#### [Listed records]
###

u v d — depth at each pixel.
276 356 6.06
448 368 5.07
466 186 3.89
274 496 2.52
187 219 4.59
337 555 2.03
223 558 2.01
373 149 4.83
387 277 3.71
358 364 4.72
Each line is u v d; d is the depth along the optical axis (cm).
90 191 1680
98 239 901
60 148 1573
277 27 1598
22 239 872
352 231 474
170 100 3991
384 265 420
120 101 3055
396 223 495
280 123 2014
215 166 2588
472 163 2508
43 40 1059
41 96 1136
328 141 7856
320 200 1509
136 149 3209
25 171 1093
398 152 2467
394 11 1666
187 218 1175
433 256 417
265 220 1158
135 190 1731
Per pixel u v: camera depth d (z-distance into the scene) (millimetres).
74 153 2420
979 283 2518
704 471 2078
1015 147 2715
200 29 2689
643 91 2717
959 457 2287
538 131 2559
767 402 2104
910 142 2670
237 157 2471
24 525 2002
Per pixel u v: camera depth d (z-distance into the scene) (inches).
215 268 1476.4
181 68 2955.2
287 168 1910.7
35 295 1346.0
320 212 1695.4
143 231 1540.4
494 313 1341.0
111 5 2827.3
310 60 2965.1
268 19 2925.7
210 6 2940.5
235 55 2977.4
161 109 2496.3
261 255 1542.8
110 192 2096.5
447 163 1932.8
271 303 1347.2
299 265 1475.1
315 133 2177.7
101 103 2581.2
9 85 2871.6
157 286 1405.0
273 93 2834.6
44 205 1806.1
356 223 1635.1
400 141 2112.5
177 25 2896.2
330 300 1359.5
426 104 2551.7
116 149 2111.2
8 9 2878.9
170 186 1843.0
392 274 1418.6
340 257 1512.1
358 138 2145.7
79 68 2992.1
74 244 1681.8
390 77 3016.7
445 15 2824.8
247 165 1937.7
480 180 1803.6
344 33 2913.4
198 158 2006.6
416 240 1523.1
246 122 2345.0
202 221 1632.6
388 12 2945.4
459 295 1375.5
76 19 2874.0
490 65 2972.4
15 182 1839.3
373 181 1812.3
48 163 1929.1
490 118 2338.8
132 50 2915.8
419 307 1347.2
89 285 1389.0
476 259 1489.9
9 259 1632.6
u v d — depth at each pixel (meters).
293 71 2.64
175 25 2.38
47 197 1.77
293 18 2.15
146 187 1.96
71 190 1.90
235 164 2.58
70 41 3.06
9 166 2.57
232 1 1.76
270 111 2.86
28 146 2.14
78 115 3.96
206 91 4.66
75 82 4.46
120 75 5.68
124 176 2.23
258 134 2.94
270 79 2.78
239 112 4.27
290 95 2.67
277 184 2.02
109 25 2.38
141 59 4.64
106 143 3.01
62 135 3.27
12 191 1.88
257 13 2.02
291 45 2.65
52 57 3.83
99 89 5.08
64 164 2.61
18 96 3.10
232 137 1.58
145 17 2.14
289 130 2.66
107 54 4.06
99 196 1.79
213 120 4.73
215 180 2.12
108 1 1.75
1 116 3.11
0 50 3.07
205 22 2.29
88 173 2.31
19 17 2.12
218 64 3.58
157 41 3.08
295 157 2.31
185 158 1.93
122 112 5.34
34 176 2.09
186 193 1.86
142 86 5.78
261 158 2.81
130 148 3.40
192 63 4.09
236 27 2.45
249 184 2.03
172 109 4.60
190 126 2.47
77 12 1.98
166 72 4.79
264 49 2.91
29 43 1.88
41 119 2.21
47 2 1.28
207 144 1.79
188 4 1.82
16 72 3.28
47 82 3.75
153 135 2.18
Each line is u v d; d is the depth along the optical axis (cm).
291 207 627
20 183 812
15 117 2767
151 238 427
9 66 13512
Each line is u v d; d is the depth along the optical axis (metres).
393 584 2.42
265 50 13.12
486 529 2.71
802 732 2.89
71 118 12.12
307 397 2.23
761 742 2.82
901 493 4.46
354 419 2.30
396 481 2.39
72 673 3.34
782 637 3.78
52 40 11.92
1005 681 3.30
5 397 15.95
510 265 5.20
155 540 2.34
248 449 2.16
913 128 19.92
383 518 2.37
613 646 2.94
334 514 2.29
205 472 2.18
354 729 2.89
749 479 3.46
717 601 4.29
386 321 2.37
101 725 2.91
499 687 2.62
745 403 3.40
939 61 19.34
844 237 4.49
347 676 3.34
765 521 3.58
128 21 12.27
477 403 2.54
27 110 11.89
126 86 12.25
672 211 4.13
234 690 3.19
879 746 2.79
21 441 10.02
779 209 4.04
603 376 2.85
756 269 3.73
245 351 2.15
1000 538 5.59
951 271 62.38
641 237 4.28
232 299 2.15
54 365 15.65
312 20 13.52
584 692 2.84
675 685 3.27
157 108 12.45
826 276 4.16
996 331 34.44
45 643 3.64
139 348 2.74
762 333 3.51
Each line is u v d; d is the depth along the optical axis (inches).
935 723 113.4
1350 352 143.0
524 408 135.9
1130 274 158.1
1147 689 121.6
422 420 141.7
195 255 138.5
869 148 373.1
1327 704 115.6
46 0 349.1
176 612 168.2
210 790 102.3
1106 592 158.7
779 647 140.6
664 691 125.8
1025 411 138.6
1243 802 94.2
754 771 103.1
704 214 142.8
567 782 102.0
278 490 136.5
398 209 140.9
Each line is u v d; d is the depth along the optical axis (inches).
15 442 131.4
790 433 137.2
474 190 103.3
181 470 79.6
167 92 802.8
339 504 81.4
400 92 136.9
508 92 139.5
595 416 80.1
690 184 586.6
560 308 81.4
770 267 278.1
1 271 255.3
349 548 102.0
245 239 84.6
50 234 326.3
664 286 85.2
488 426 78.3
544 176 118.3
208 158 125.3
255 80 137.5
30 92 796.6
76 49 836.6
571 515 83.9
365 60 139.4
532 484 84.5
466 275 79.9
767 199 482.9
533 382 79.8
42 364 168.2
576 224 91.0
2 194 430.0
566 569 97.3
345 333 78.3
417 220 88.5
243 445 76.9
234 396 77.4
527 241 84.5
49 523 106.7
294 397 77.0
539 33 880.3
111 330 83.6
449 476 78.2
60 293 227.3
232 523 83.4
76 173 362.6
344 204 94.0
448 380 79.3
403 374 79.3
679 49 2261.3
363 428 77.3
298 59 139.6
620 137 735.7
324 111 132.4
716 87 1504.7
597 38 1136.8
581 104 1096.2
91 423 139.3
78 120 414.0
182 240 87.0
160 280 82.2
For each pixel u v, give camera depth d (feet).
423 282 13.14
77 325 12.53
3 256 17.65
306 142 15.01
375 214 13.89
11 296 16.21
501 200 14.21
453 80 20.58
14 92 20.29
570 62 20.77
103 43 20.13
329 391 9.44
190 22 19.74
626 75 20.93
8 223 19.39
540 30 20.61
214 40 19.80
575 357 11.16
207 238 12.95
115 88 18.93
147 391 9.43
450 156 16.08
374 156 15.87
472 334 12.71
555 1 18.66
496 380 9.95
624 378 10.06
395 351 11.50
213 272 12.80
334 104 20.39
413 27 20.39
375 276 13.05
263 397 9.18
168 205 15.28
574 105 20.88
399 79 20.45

###

#### [Your assignment]
Where a line of the records contains the word "pixel", copy that line.

#### [Task answer]
u v d — depth at each pixel.
Per pixel u v: camera depth d (z-distance into the scene) (millimetres).
Per pixel u v: camera depth d (z-distance into the scene) (inches).
u v d — depth at each pixel (meters).
For each pixel u v, give camera depth d (feet).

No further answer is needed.